Messages written by Dick Clark’s fans will be part of the confetti that’s showered on Times Square next New Year’s Eve.
People can share their memories of Clark on square-inch pieces of confetti at the Times Square Visitor Center & Museum. The messages will be displayed at the center’s Confetti Wishing Wall until New Year’s Eve.
Tributes also can be submitted online. Visitors to the center can leave flowers and mementoes beneath a photo montage of Clark’s life.
The Times Square Alliance says Clark “was instrumental in making New Year’s Eve at the Crossroads of the World what it is today.”
I’m completely dying already. I’m seriously unsure of how I’m going to muddle through this New Year’s without the physical presence of Dick Clark on Times Square. I mean, fans commemorating Dick Clark’s life through the very New Year’s confetti that dropped around him for forty years? I love it. It breaks my heart. I knew that the televised New Year special would never be the same, but I didn’t expect it to be so … so poignant. Dick Clark, we miss you already, and it’s not even May yet.

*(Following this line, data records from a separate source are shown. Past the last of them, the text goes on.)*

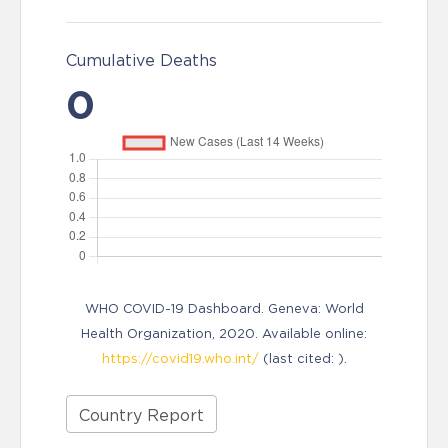
Cumulative Deaths
0
WHO COVID-19 Dashboard. Geneva: World
Health Organization, 2020. Available online:
https://covid19.who.int/
(last cited: ).
Country Report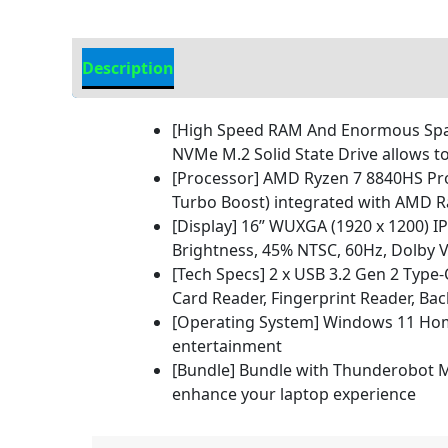
Description
Additional information
[High Speed RAM And Enormous Space
NVMe M.2 Solid State Drive allows t
[Processor] AMD Ryzen 7 8840HS Pro
Turbo Boost) integrated with AMD R
[Display] 16ʺ WUXGA (1920 x 1200) IPS
Brightness, 45% NTSC, 60Hz, Dolby V
[Tech Specs] 2 x USB 3.2 Gen 2 Type
Card Reader, Fingerprint Reader, Bac
[Operating System] Windows 11 Home
entertainment
[Bundle] Bundle with Thunderobot ML
enhance your laptop experience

Call me emotional, but this whole “dead Dick Clark” thing really got to me last night, guys. I actually cried. I didn’t cry over Whitney Houston; I didn’t even cry over Michael Jackson. But Dick Clark? Well. Let’s just say that he had a special place in my heart, where every New Year’s Eve, I could revisit the times with my dearly departed-of-eight-years Nana—my Nana, who I spent New Year’s Eve year in and year out with up until I was probably fourteen or fifteen, along with Dick Clark. We’d make shrimp and homemade cocktail sauce, and we’d eat nacho tortilla chips and struggle to stay up until midnight, and one day in May, she died. And now Dick Clark is gone, too, and New Year’s Eve is … well, it’s going to be different from now on. I know that sounds overly-sentimental, and it’s a rarity coming from me, but jeez. Cut a girl some slack. I can’t be all ass and tits and f-cks and upskirts all of the time, you know.

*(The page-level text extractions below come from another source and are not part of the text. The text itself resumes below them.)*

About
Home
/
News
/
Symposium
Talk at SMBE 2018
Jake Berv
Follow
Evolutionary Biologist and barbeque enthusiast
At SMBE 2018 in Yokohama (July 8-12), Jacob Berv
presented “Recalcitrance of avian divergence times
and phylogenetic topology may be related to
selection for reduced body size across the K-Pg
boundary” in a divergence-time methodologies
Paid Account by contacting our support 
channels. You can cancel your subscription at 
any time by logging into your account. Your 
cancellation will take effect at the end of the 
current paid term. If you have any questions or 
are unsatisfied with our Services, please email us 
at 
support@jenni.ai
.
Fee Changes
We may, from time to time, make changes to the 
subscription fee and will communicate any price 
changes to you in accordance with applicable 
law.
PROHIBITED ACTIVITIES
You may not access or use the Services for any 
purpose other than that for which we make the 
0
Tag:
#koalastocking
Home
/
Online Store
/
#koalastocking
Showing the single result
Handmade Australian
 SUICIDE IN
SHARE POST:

Even the President is talking about Dick Clark. And that kind of made me well up, too:
“With ‘American Bandstand,’ he introduced decades’ worth of viewers to the music of our times. He reshaped the television landscape forever as a creative and innovative producer. And, of course, for 40 years, we welcomed him into our homes to ring in the New Year. But more important than his groundbreaking achievements was the way he made us feel — as young and vibrant and optimistic as he was. As we say a final `so long’ to Dick Clark, America’s oldest teenager, our thoughts and prayers are with his family and friends — which number far more than he knew.”
And the really sad part (you know, aside from the fact that the man is gone) is that, in his last New Year’s Eve-related interview (back in December of ’11), his camp was asked if that year would be Dick’s last, since he’d already been on the show for forty years:
Even though Ryan Seacrest took over the main hosting duties for “Dick Clark’s Rockin’ Eve” several years ago, the man himself, Dick Clark, still tries to make an appearance every year. 2011 marks the 40th anniversary of the Times Square special and to celebrate, ABC has put together a look back, which will air Dec. 31 before the live New Year’s Eve festivities begin.
When asked if the on-air tribute to the show indicates it is Clark’s last year appearing on the program, Mark Shapiro, the chief executive of Dick Clark Productions, tells the New York Times, “That’s a great question, and the only one that knows that answer is Dick himself.”
Clark later said in an email, “I hope not.”
RIP, Dick. Sure hope they keep your show named ‘Dick Clark’s New Year’s Rockin’ Eve’ even though you’re gone.
Dick Clark — famed TV producer and “New Year’s Rockin’ Eve” host — died from a massive heart attack this morning … TMZ has learned.
Clark’s rep tells TMZ, the TV icon had been in St. John’s hospital in L.A. after undergoing an outpatient procedure last night. Clark suffered the “massive” heart attack following the procedure. Attempts to resuscitate him were unsuccessful.
Clark was 82.
Clark’s health had been on the decline since he suffered a significant stroke in 2004 — forcing him to retire from his hosting gig at “New Year’s Rockin’ Eve,” which he created in 1972. Ryan Seacrest took over in 2006. Dick has appeared on the show sporadically ever since. His final appearance was in 2011.
More details to come.
Ryan Seacrest Tweeted his condolences to Dick’s family:
I am deeply saddened by the loss of my dear friend Dick Clark. He has truly been one of the greatest influences in my life.